--- start ---

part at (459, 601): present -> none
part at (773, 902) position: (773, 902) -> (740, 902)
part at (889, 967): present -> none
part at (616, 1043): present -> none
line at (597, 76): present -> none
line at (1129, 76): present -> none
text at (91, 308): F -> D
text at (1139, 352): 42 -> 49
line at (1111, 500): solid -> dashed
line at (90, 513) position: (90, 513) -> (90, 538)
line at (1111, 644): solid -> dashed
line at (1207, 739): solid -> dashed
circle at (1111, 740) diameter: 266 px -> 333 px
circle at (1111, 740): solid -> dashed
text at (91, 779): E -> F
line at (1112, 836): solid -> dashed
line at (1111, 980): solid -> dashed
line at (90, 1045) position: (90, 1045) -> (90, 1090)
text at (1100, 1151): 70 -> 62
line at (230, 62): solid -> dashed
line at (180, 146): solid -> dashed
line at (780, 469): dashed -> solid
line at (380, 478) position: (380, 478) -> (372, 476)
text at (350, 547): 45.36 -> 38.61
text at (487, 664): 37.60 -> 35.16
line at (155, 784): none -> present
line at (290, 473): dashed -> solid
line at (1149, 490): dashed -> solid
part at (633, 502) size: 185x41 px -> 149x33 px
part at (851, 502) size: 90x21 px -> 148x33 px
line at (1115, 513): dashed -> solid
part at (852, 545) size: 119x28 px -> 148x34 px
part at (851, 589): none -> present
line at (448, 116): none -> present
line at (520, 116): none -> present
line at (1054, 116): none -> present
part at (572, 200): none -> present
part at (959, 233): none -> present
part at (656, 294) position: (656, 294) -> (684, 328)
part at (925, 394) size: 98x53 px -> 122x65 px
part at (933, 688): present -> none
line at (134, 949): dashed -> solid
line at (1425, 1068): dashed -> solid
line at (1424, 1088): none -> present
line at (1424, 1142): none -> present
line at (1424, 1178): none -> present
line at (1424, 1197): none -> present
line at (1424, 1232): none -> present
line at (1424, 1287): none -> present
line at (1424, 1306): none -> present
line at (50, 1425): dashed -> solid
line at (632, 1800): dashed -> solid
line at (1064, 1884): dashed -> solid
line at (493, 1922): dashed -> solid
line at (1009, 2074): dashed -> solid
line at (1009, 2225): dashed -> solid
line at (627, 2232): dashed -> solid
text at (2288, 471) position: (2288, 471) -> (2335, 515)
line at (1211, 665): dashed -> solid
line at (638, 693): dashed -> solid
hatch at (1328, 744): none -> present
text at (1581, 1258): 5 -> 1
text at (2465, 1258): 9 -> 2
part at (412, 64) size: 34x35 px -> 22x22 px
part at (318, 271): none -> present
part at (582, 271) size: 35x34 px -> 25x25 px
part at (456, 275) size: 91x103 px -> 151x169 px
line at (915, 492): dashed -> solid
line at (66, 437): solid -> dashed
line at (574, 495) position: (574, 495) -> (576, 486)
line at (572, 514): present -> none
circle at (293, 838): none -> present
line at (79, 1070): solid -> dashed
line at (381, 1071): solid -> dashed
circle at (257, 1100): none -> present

--- end ---

● **Exercise instructions**
Update the lines starting at the first one and ending at the one containing "line at (1149, 490): dashed -> solid", replacing "dashed" with "broken" throughout and keeping everything else the same.

● **Result of the exercise**
part at (459, 601): present -> none
part at (773, 902) position: (773, 902) -> (740, 902)
part at (889, 967): present -> none
part at (616, 1043): present -> none
line at (597, 76): present -> none
line at (1129, 76): present -> none
text at (91, 308): F -> D
text at (1139, 352): 42 -> 49
line at (1111, 500): solid -> broken
line at (90, 513) position: (90, 513) -> (90, 538)
line at (1111, 644): solid -> broken
line at (1207, 739): solid -> broken
circle at (1111, 740) diameter: 266 px -> 333 px
circle at (1111, 740): solid -> broken
text at (91, 779): E -> F
line at (1112, 836): solid -> broken
line at (1111, 980): solid -> broken
line at (90, 1045) position: (90, 1045) -> (90, 1090)
text at (1100, 1151): 70 -> 62
line at (230, 62): solid -> broken
line at (180, 146): solid -> broken
line at (780, 469): broken -> solid
line at (380, 478) position: (380, 478) -> (372, 476)
text at (350, 547): 45.36 -> 38.61
text at (487, 664): 37.60 -> 35.16
line at (155, 784): none -> present
line at (290, 473): broken -> solid
line at (1149, 490): broken -> solid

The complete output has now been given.